These yummy, indulgent donuts are super delicious and super addictive! In Italy, these are generally consumed for breakfast.

When we visit Italy we go to a direct-to-public bakery where these are being made during the night for the next morning. We buy them fresh during the night and eat them straight away!!!

They are simply the best when eaten warm or within one or two hours of making them. You can make the dough the night before so it is ready for the morning.


    • 50g caster sugar
    • 100g butter at room temperature
    • 6g dry yeast (or 12g fresh yeast)
    • 10g salt
    • 200ml lukewarm milk
    • grated rind of 1 lemon
    • 40g egg yolk (about 3 yolks)
    • 50g whole egg (about 1 egg)
    • 500g baker’s flour, plus extra for kneading
    • Sunflower oil, enough for deep frying
    • Sugar for covering the donuts
    • 500ml thick crème pâtissière for the filling

      1. Dissolve the yeast in about 100ml of the lukewarm milk, set aside.
      2. In the remainder of the milk, whisk all of the eggs, set aside.
      3. In the bowl of a bench mixer (or a regular bowl if mixing by hand), add the flour, sifted. Then add the salt, sugar and lemon rind and mix the lot.
      4. Add the egg/milk mixture slowly to the flour mixture. Add the leaf-shaped beater attachment to the mixer and beat for approximately 5 minutes (or knead by hand until incorporated). The dough will look a bit sticky at this point.
      5. Add the yeast/milk mixture and beat/knead for another 2 minutes. The dough will look wet.
      6. Add the butter, a piece at the time, to the mix. Wait until each piece is fully incorporated into the batter before you add another piece of butter. Continue to add the butter until all of the butter is incorporated. The dough will look creamier at this point.
      7. Sprinkle a little bit of flour to the batter in the bowl until the batter comes off the walls of the bowl (or if kneading by hand, until you have a soft, uniform ball that doesn’t stick to the benchtop). The dough should be dry but soft at this point.
      8. Shape the dough into a ball and put it in a clean bowl covered with cling film and let it rest in a warm ambient for about 3 hours or overnight, until it has doubled in size.
      9. Once the dough has risen, roll it out on the bench top with a rolling pin until the dough is about 2cm thick(without kneading it further).
      10. Cut out discs of the dough with a cookie cutter of about 8cm diameter.
      11. Put the dough discs on a cookie sheet and cover with some cling wrap and let them rise for about another hour.
      12. Heat the oil in a deep fryer or deep saucepan, until about 170 degrees Celcius.
      13. Cook in batches. Add two or three dough discs to the oil at a time. The dough will sink and then puff up and float. Turn them a few times with a slotted spoon until golden brown on each side. Remove them from the oil and put them in a bowl with sugar to cover them. If you notice that the sugar is no longer sticking to the donuts, then add some more sugar to a clean bowl. This happens because the heat and the oil of the donuts melts the sugar a bit and it no longer sticks.
      14. Let the donuts cool slightly. When still warm, fill them with the Crème Pâtissière using a piping bag with a medium round piping tip.

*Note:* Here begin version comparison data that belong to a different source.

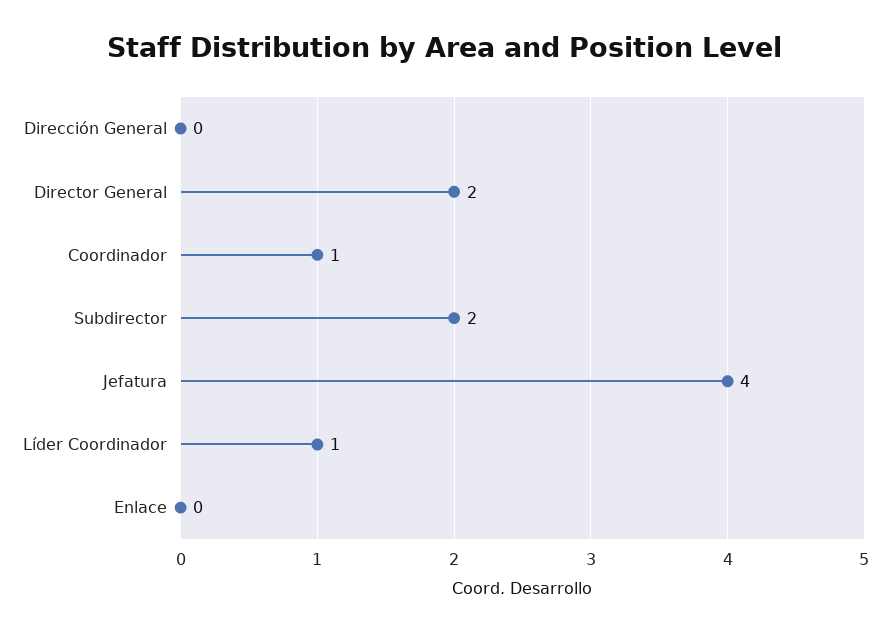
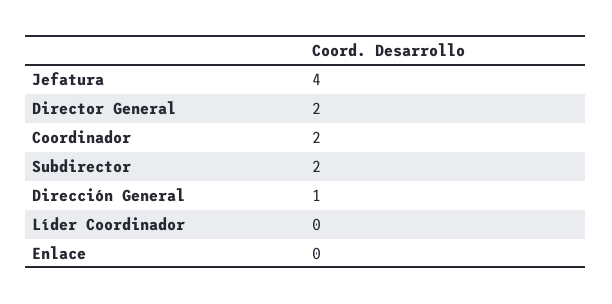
Dirección General: 0 -> 1
Coordinador: 1 -> 2
Líder Coordinador: 1 -> 0

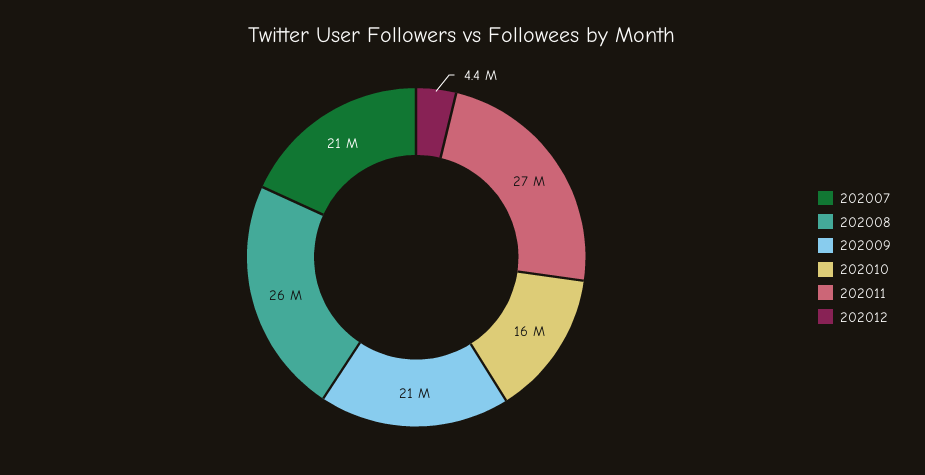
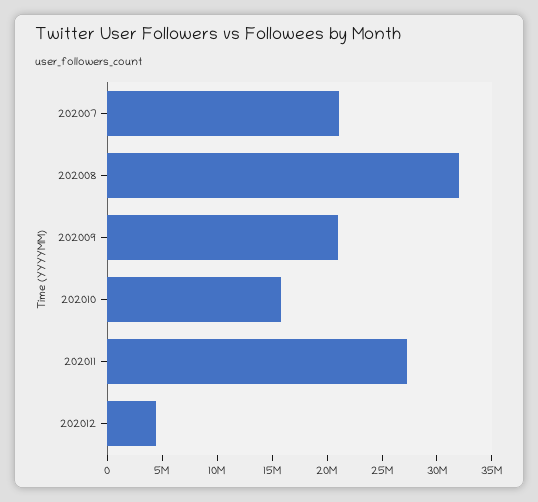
202008: 26000000 -> 32000000

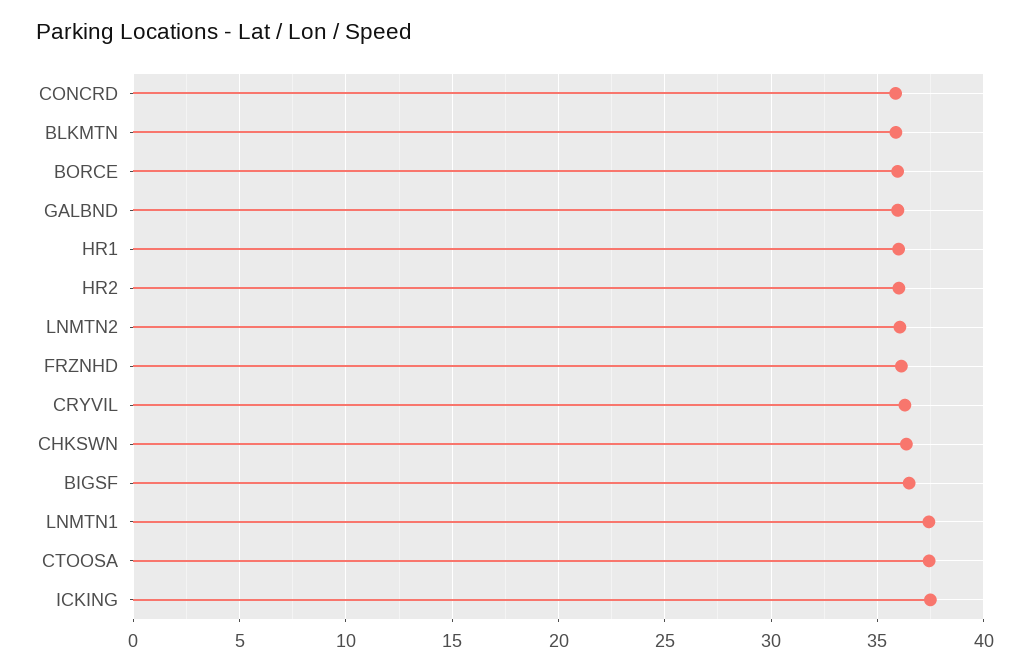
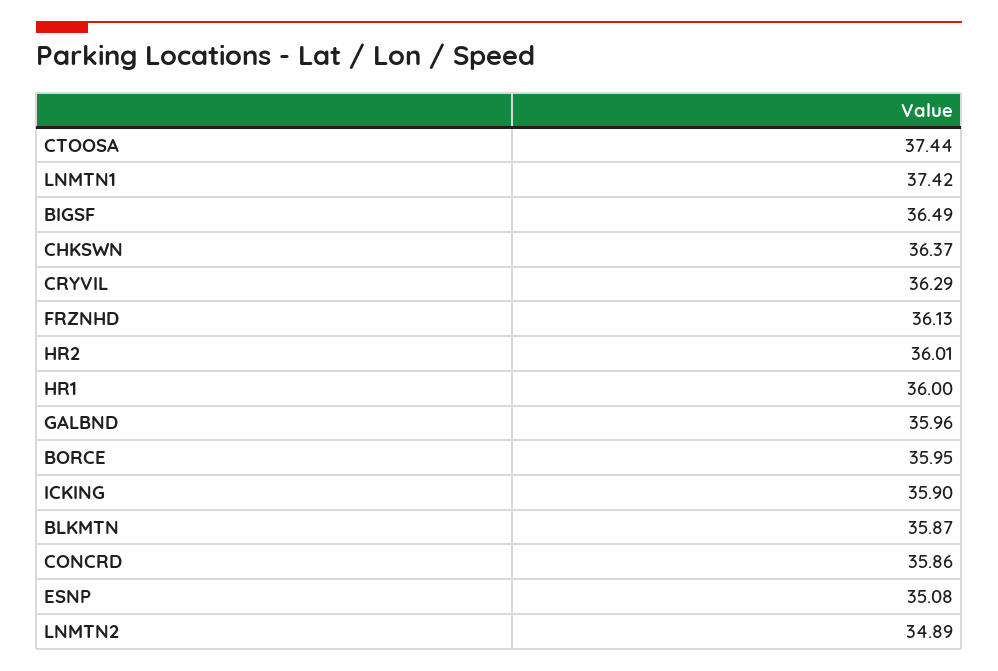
LNMTN2: 36 -> 34.89
ICKING: 37.5 -> 35.9
ESNP: none -> 35.08

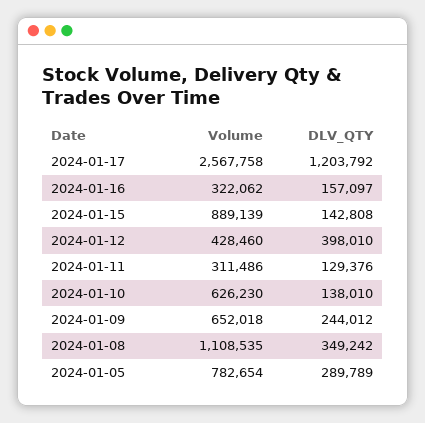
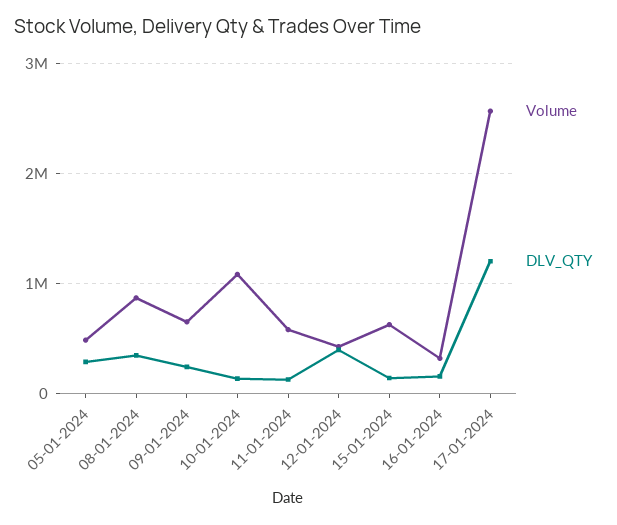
Volume, 2024-01-15: 889139 -> 600000
Volume, 2024-01-11: 311486 -> 600000
Volume, 2024-01-10: 626230 -> 1100000
Volume, 2024-01-08: 1108535 -> 900000
Volume, 2024-01-05: 782654 -> 500000

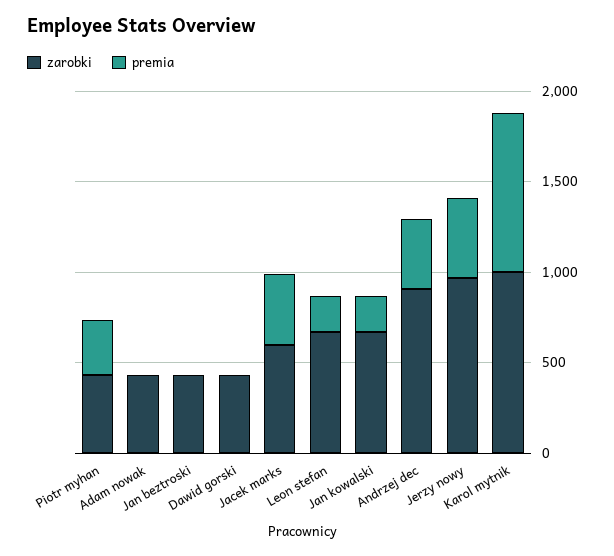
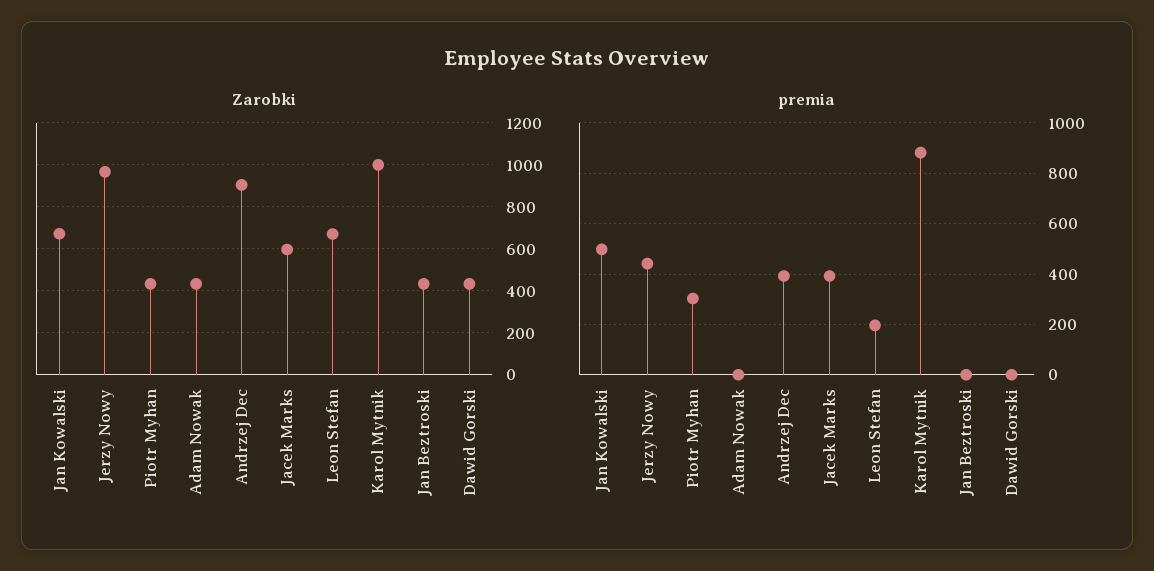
premia, Jan kowalski: 200 -> 500

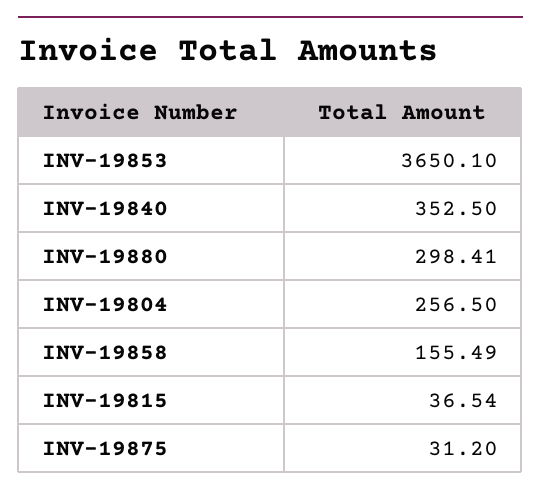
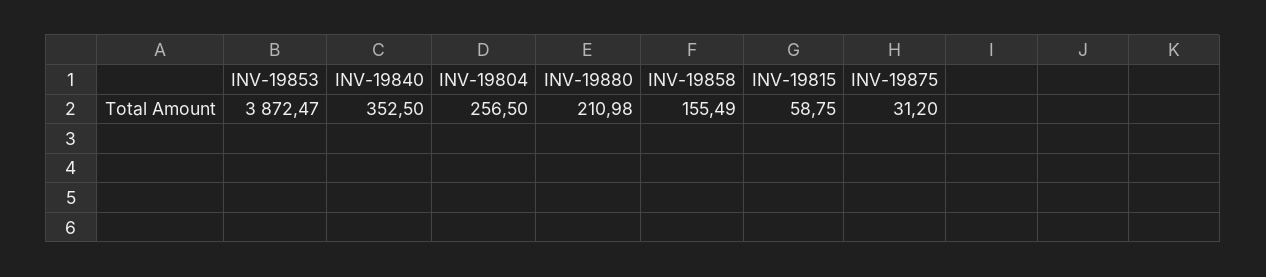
INV-19853: 3650.1 -> 3872.47
INV-19880: 298.41 -> 210.98
INV-19815: 36.54 -> 58.75

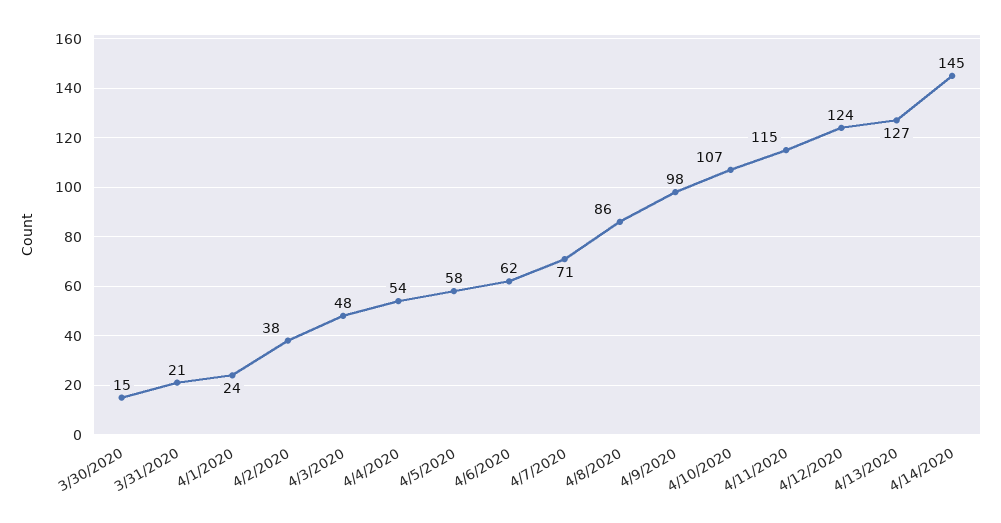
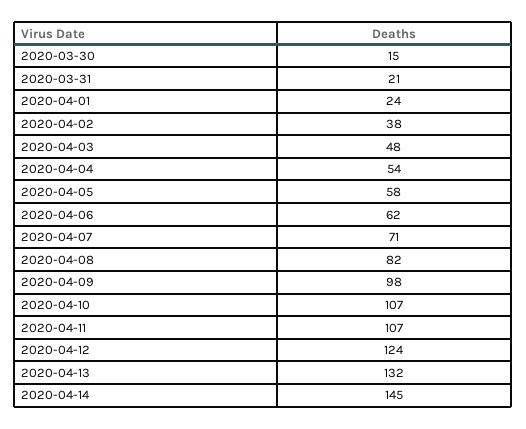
4/8/2020: 86 -> 82
4/11/2020: 115 -> 107
4/13/2020: 127 -> 132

    1. Baker’s flour is a high protein flour. You can also use self raising flour if you don’t have any baker’s flour.
    2. Cut the yeast into long strips, wrap the strips around cannoli tubes and fry that way. This will make zuccherati (long spiral Italian donuts filled with the crème).
    3. Try baking these in the oven. Pre-heat oven at 180 degrees and bake for about 20 minutes or until golden brown and puffed up.
    4. Try filling these with Nutella or your favourite jam.